As an example imagine that a Book as a relation with Authors, one book may have many Authors. Both Book and Author are domain objects.
Example code
public Author
implements IAuthor {
private String name;
// ...
public String getName() {
return name;
}
}
public AuthorProxy
implements IAuthor{
private Integer authorsId;
private Author author =
null;
public AuthorProxy(
Integer idForRealObject) {
this.authorsId = idForRealObject;
}
public String getName() {
if(author==
null) {
author = connector.materializeAuthorWithId(authorsId);
}
return author.getName();
}
}
public class Book
implements IBook {
private Integer id;
private String title;
private Integer numberOfPages;
Collection<IAuthor> authors;
public Collection<IAuthor> getAuthors() {
return authors;
}
}
Keeping track of what is whatLike it has been said before the in-memory objects need to have some relation with the data stored in the RDBM, that relation is kept by a new field in the object which has the key for the object in the relational table.
The question to ask is, where does that identification used as primary key come from?
There are two different approaches:
- It can be generated in the application
- It can be generated by the RDBMS
If the identification is generated by the application, it should be kept in mind the following:
- The Identification numbers have to be unique, at least for each class and, depending how the domain is mapped in the relational database, it's hierarchy.
- The generation and attribution of such identification needs to be transactional.

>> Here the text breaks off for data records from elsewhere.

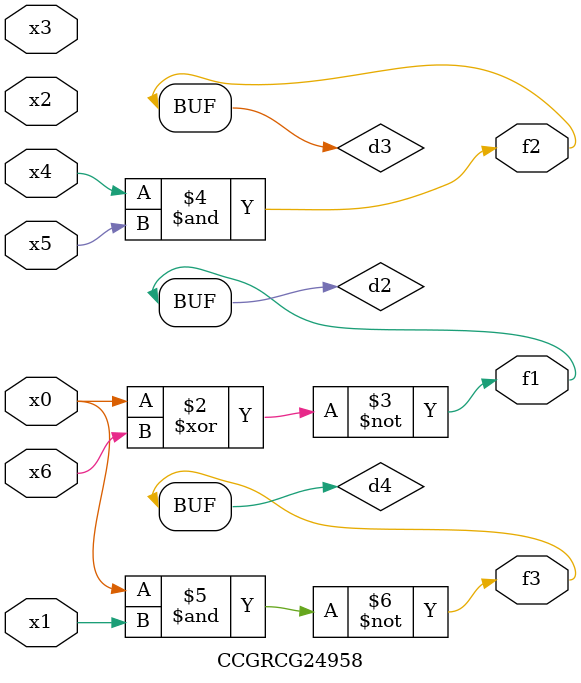
<source format=v>
module CCGRCG24958(
	input x0, x1, x2, x3, x4, x5, x6,
	output f1, f2, f3
);

	wire d1, d2, d3, d4;

	nor (d1, x0);
	xnor (d2, x0, x6);
	and (d3, x4, x5);
	nand (d4, x0, x1);
	assign f1 = d2;
	assign f2 = d3;
	assign f3 = d4;
endmodule

</source>
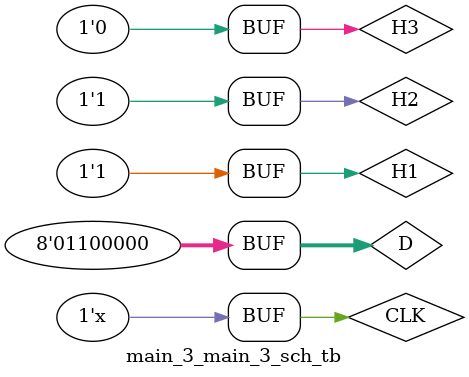
<source format=v>

`timescale 1ns / 1ps

module main_3_main_3_sch_tb();

// Inputs
   reg H3;
   reg H2;
   reg H1;
   reg CLK;
   reg [7:0] D;

// Output
   wire A;
   wire AA;
   wire B;
   wire BB;
   wire C;
   wire CC;

// Bidirs

// Instantiate the UUT
   main_3 UUT (
		.H3(H3), 
		.H2(H2), 
		.H1(H1), 
		.A(A), 
		.AA(AA), 
		.B(B), 
		.BB(BB), 
		.C(C), 
		.CC(CC), 
		.CLK(CLK), 
		.D(D)
   );
// Initialize Inputs
initial begin
		H3 = 0;
		H2 = 0;
		H1 = 0;
	   D =8'b01100000;
		CLK=1;	
   end
	always begin
	#10;
	CLK=~CLK;
	end
	always begin
	H1=1;
	#200000;
	H1=0;
	#300000;
	H1=1;
	#100000;	
	end
	always begin
	H2=0;
	#300000;
	H2=1;
	#300000;
	end
	always begin
	H3=0;
	#100000;
	H3=1;
	#300000;
	H3=0;
	#200000;
	end


   
endmodule

</source>
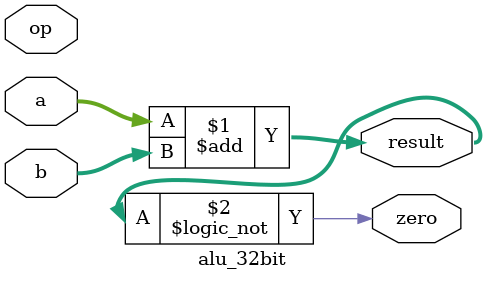
<source format=v>

module alu_32bit (
    input [31:0] a,
    input [31:0] b,
    input [3:0] op,
    output [31:0] result,
    output zero
);
    assign result = a + b;
    assign zero = (result == 0);
endmodule

</source>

There are persistence frameworks that uses this strategy, some implementing more than a way different way of calculating the identification numbers, thought there is a simple algorithm, called the
Hi/lo Algorithm that is often used due to it's efficiency. This algorithm generates the next identification based in some parameters.
A strategy is to keep those parameters in a table in database and use them to get the new object id.
On the other hand if the choice is to let the RDBMS take care of the identification numbers, using for example AUTO_INCREMENT in the keys, there are also ways for retrieving the identification number.
It's usual for database driver connectors to provide a certain interface that allows the access to the generated row from the performed query. But, even if such functionality is not available there's always the SQL way to retrieve the maximum - so the latest - identification from a given table.
In the last case should be kept in mind that the creating and read of the identification number should be done in the same transaction in order to be sure that it's the correct identification that is being read.
ConclusionsIt's true that already exists frameworks that deliver the behaviours described in this post and that can be - and probably should be- used instead of implementing all this from the scratch. An example of one of those frameworks is
hibernate.
I do defend that if there are good frameworks they should be used instead of re-inventing the wheel. Though, the concepts that are underlying to such frameworks should be understood in order to gain the ability of analysis and to understand "how the show is running backstage" in case of some strange thing happens.
After this post I hope some of those concepts and ideas were made clear.